By Cynthia Corzo
Data breaches can have a negative impact on a company's image and on its bottom line. Hoping to diminish the stock market's reaction to these incidents, many publicly traded companies are closely monitoring what else is happening in the news, according to research from FIU Business.
The study, published in the October 2022 issue of Management Science, finds evidence suggesting that corporations are strategically timing announcements of serious data breaches to coincide with busy news days so the data breach news receives less or no media coverage.
"Facebook announced data breaches during confirmation hearings of [Supreme Court] Justice Brett Kavanaugh," said Sebastian Schuetz, assistant professor of information systems and business analytics at FIU Business, who conducted the research.

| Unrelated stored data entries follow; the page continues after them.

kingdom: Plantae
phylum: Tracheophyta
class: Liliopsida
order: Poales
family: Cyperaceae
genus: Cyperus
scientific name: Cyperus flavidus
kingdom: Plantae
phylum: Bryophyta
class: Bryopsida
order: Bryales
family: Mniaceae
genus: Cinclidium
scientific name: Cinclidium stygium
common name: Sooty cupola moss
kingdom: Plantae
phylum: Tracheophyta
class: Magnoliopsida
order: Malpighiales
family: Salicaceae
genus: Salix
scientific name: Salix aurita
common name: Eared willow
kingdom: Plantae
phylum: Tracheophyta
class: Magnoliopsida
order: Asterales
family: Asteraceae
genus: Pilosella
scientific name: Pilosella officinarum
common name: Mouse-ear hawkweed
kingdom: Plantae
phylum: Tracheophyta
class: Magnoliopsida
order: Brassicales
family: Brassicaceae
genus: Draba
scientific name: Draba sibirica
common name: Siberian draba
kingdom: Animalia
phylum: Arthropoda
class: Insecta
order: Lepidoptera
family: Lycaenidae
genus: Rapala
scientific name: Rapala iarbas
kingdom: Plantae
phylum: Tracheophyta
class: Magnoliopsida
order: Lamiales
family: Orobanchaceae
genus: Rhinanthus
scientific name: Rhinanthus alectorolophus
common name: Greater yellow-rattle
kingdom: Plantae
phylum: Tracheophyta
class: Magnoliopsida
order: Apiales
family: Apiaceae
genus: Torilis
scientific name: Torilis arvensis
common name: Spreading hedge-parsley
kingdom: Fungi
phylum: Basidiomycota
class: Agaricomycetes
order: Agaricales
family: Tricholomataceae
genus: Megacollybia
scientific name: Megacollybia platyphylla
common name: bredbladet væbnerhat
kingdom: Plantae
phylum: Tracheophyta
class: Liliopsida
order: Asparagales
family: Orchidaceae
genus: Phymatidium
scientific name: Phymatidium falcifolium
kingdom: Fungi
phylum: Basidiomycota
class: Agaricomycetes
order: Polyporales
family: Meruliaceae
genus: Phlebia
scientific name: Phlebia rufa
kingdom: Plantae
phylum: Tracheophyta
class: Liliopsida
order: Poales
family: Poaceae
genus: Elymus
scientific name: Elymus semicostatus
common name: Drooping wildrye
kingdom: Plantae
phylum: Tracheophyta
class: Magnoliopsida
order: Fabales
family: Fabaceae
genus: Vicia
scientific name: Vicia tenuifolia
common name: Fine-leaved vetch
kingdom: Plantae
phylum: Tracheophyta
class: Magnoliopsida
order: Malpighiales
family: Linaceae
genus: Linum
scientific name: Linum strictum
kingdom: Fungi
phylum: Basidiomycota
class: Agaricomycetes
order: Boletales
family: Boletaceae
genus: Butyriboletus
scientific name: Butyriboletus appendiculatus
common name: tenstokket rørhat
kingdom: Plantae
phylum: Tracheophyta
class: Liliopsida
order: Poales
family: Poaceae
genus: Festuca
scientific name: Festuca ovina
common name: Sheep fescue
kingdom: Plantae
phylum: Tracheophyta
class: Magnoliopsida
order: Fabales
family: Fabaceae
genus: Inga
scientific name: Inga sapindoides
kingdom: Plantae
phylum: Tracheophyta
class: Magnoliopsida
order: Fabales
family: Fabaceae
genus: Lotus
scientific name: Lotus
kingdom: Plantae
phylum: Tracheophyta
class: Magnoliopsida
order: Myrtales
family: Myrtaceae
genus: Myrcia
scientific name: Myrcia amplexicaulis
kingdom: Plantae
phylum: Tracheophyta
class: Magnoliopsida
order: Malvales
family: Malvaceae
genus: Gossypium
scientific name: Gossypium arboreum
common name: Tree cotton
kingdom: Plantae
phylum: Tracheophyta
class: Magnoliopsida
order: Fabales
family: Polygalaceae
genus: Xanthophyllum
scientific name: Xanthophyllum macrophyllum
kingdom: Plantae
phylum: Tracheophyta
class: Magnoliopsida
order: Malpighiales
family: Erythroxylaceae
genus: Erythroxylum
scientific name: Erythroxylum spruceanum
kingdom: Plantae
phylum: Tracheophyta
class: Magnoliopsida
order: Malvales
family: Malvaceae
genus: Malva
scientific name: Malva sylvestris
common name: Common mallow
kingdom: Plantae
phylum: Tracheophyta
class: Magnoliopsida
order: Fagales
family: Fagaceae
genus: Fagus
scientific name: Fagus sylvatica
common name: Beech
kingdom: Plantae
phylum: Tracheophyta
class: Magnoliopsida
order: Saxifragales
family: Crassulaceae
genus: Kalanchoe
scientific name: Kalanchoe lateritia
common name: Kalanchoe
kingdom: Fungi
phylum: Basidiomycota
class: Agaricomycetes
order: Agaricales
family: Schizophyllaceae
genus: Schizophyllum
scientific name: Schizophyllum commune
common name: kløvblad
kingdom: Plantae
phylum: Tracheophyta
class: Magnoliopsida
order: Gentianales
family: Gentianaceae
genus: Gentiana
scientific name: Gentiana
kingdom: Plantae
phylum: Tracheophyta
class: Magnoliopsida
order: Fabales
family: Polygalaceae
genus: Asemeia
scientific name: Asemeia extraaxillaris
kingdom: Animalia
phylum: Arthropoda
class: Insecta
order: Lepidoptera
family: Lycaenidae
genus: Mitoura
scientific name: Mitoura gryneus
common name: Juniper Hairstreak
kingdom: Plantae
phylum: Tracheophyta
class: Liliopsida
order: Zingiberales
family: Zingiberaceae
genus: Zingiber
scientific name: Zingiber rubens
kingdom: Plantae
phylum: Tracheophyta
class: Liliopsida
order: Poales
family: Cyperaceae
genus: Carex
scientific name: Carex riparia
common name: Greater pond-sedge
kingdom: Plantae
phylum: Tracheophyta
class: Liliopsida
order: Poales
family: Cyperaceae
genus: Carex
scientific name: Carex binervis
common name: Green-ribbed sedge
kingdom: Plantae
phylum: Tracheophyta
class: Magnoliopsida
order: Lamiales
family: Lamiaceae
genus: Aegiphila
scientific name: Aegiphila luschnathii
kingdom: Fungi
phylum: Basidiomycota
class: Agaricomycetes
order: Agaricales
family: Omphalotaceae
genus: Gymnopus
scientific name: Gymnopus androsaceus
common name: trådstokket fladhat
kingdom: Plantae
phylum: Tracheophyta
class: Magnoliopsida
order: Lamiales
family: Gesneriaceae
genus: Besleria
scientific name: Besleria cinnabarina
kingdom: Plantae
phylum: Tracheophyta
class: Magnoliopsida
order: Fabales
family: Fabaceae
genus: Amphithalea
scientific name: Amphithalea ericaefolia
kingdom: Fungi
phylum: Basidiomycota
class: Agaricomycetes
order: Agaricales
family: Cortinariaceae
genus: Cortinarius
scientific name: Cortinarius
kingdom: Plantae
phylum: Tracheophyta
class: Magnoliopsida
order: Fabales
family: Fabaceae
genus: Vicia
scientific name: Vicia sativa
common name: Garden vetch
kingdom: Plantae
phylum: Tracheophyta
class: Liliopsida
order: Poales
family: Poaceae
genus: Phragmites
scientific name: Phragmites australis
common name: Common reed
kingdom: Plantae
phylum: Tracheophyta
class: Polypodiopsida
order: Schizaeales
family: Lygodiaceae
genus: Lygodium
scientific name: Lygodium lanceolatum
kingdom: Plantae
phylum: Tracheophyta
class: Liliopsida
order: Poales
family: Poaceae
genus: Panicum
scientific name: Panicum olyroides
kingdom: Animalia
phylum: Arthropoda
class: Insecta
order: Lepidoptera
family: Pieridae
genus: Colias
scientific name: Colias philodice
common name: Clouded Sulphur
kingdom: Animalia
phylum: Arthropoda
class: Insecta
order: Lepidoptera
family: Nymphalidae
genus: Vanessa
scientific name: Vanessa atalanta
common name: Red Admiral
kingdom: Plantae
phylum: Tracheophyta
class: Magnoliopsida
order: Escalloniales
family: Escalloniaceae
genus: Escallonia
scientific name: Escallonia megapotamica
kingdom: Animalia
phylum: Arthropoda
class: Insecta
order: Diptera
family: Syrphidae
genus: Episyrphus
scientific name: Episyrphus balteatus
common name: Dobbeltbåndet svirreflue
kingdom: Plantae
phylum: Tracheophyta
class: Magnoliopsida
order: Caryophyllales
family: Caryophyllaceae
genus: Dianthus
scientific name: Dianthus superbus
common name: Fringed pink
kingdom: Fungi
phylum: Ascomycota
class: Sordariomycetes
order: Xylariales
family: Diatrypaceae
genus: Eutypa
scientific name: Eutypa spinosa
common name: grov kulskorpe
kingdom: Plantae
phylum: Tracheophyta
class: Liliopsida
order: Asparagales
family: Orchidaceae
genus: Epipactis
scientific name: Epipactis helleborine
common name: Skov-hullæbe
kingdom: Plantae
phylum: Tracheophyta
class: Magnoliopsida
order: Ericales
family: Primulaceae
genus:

That included a massive hack that exposed the credentials of 50 million users. "You really had to go through the internet to find them; nobody cared about the Facebook breaches then."
The practice appears to be more prevalent for severe breaches such as those that leak medical records or credit card information.
Data breach laws in the U.S. allow firms 45 to 60 days after the event to notify the parties affected, Schuetz explained. The longer the disclosure deadline, the more companies are able to strategically plan their announcements.
The researchers examined the time of disclosure of more than 2,700 data leaks of publicly traded U.S. companies between 2008 and 2018, using information obtained from the Identity Theft Resource Center, which monitors incidents at entities that are located or conduct business in the U.S. and that affect U.S. consumers.
Busy news days were measured based on the number of items unrelated to data breach announcements that appeared in The Wall Street Journal front-page column What's News: Business & Finance.
Now the researchers will turn their attention to the Cyber Incident Reporting Critical Infrastructure Act of 2022, which establishes that covered cyber incidents must be reported within 72 hours. They plan, Schuetz noted, to revisit the research in five years to analyze whether anything has changed in companies' reporting strategies.
Schuetz conducted the study with Jens Foerderer of the Technical University of Munich.